Cedarhill a soutenu que tout droit éventuel à l’égard du terrain créé par une convention de lotissement en 1980 doit avoir été acquis au plus tard en 2001, sinon les droits de la Ville sont nuls pour cause d’éloignement dans le temps.
La Cour a conclu que l’interdiction de dévolutions perpétuelles n’était pas applicable en l’espèce, car la Ville avait le droit d’entrer sur les terrains du terrain de golf seulement à titre de titulaire de permis. Le droit de la Ville était purement contractuel et ne créait pas de droit éventuel à l’égard du terrain.
Cedarhill a soutenu que l’application des conditions de Y5 constituerait une expropriation de fait à l’égard de laquelle Cedarhill a droit à une indemnisation en vertu de la Loi sur l’expropriation. La requérante a soutenu que Y5 ne laisserait à Cedarhill qu’une utilisation théorique du terrain et la priverait de toute valeur économique. La Cour a mis l’accent sur la nature de l’« expropriation » dans la Loi sur l’expropriation, L.R.O. 1990, chap. E.26, qui exige l’appropriation de terrain sans le consentement du propriétaire. En l’espèce, le consentement et l’accord de Cedpar (en acceptant la condition du lotissement et en concluant une convention pour la garantir) ont été jugés incompatibles avec le concept selon lequel le terrain a été pris sans consentement.

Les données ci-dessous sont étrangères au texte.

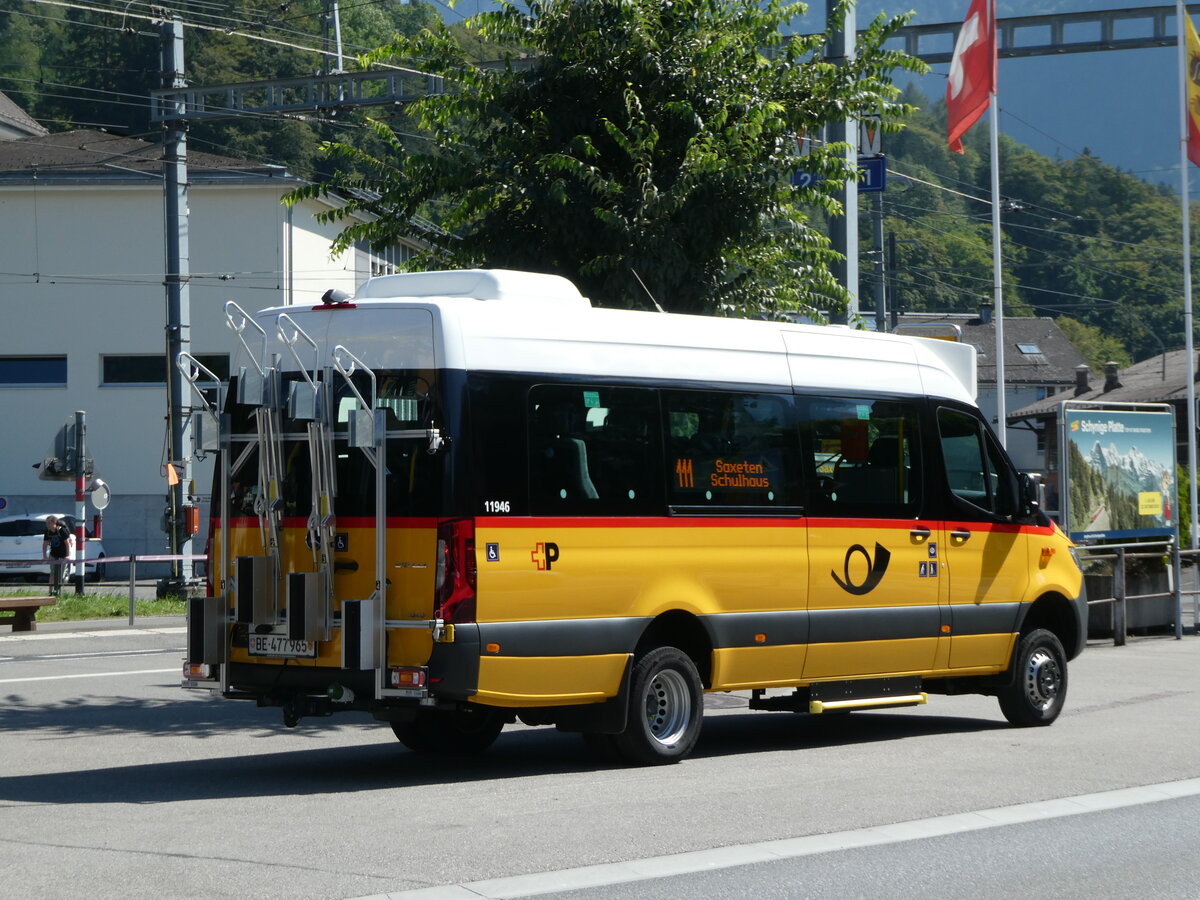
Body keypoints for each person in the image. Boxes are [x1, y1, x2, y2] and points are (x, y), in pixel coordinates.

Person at [42, 515, 75, 595]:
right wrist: (44, 556)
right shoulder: (48, 532)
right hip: (53, 554)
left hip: (63, 555)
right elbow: (45, 544)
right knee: (52, 573)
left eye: (49, 523)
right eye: (47, 523)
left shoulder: (61, 530)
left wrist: (67, 555)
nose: (47, 525)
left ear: (54, 523)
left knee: (60, 575)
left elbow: (67, 543)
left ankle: (57, 591)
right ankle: (50, 591)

Même si la Cour a finalement conclu que la Convention, y compris la Y5, était valide, elle a déterminé qu’au lieu de rejeter la demande, elle l’ajournerait pendant 120 jours tout en invitant les parties à recourir à la médiation en vue de parvenir à un règlement conforme aux dispositions de la Convention.

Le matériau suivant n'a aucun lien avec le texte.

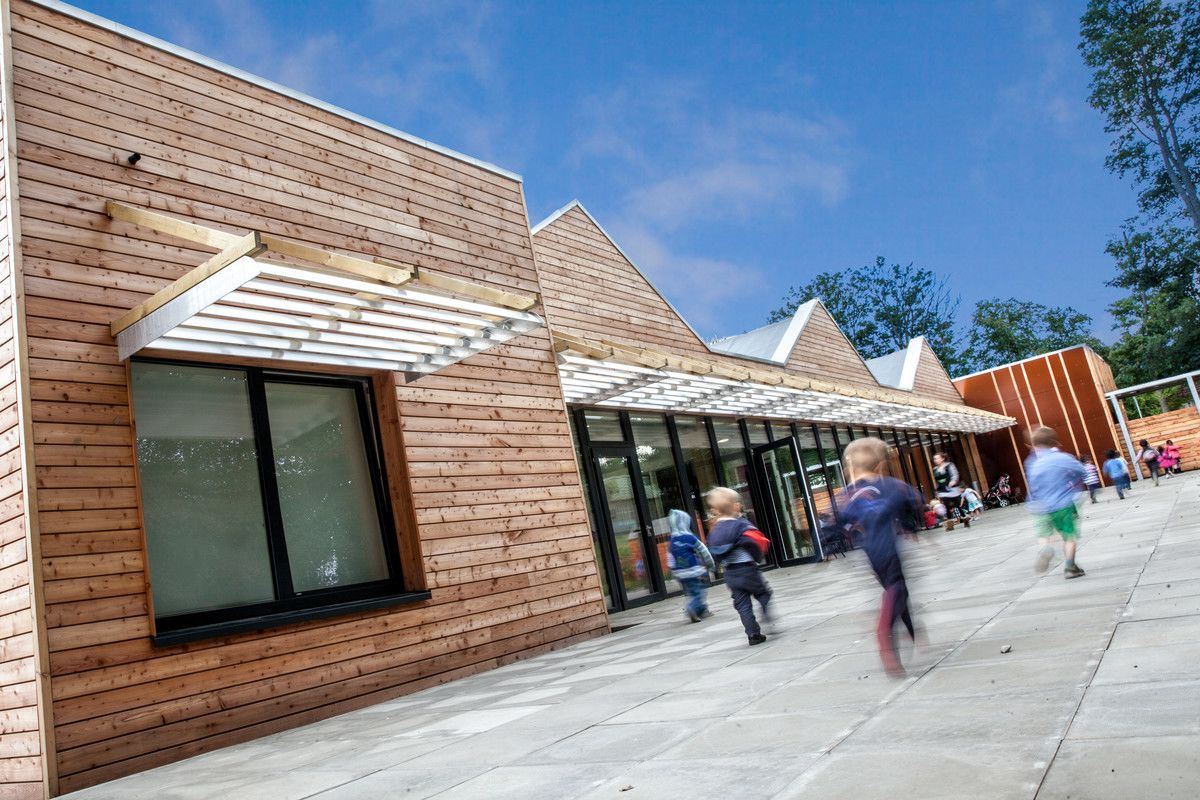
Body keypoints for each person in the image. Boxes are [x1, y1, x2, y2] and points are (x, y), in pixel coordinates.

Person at [837, 437, 924, 677]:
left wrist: (829, 544)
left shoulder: (848, 493)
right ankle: (884, 628)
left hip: (871, 553)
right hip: (888, 547)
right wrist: (909, 525)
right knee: (897, 589)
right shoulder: (891, 485)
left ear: (851, 468)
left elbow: (832, 520)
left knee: (895, 587)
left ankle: (911, 630)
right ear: (879, 465)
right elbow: (914, 499)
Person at [704, 487, 772, 646]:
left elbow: (713, 551)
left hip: (730, 574)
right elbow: (753, 543)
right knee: (763, 593)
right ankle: (765, 611)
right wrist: (757, 557)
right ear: (735, 506)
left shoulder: (714, 532)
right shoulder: (739, 525)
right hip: (748, 569)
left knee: (742, 605)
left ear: (716, 510)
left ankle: (753, 634)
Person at [1026, 427, 1086, 579]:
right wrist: (1072, 483)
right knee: (1069, 537)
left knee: (1044, 534)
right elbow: (1082, 472)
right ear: (1054, 443)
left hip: (1041, 507)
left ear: (1034, 444)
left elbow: (1033, 487)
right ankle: (1070, 567)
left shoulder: (1034, 464)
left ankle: (1045, 548)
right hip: (1063, 504)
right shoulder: (1063, 458)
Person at [666, 509, 715, 623]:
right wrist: (710, 564)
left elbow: (670, 558)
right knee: (699, 592)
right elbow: (704, 551)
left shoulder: (672, 540)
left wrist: (673, 570)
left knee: (692, 592)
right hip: (694, 571)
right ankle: (691, 609)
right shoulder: (691, 538)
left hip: (680, 574)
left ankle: (703, 611)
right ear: (686, 522)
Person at [932, 452, 970, 528]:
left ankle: (965, 519)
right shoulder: (935, 469)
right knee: (946, 506)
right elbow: (937, 480)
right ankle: (950, 525)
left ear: (942, 459)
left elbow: (955, 474)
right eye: (934, 459)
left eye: (937, 458)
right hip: (942, 490)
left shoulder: (949, 465)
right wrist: (937, 489)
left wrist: (953, 481)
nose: (935, 460)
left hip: (952, 489)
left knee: (957, 505)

En date de cet affichage, aucune autorisation d’appel n’a été demandée.
Cette affaire sert plusieurs mises en garde aux propriétaires de terrains qui cherchent à obtenir des approbations d’aménagement et aux acheteurs éventuels de terrains :
Si cette décision n’est pas infirmée, les propriétaires fonciers et ceux qui cherchent à acheter des terrains devront examiner attentivement les conventions inscrites à l’égard du titre de leur propriété afin de comprendre le potentiel (ou l’absence de potentiel) de l’actif sous-jacent.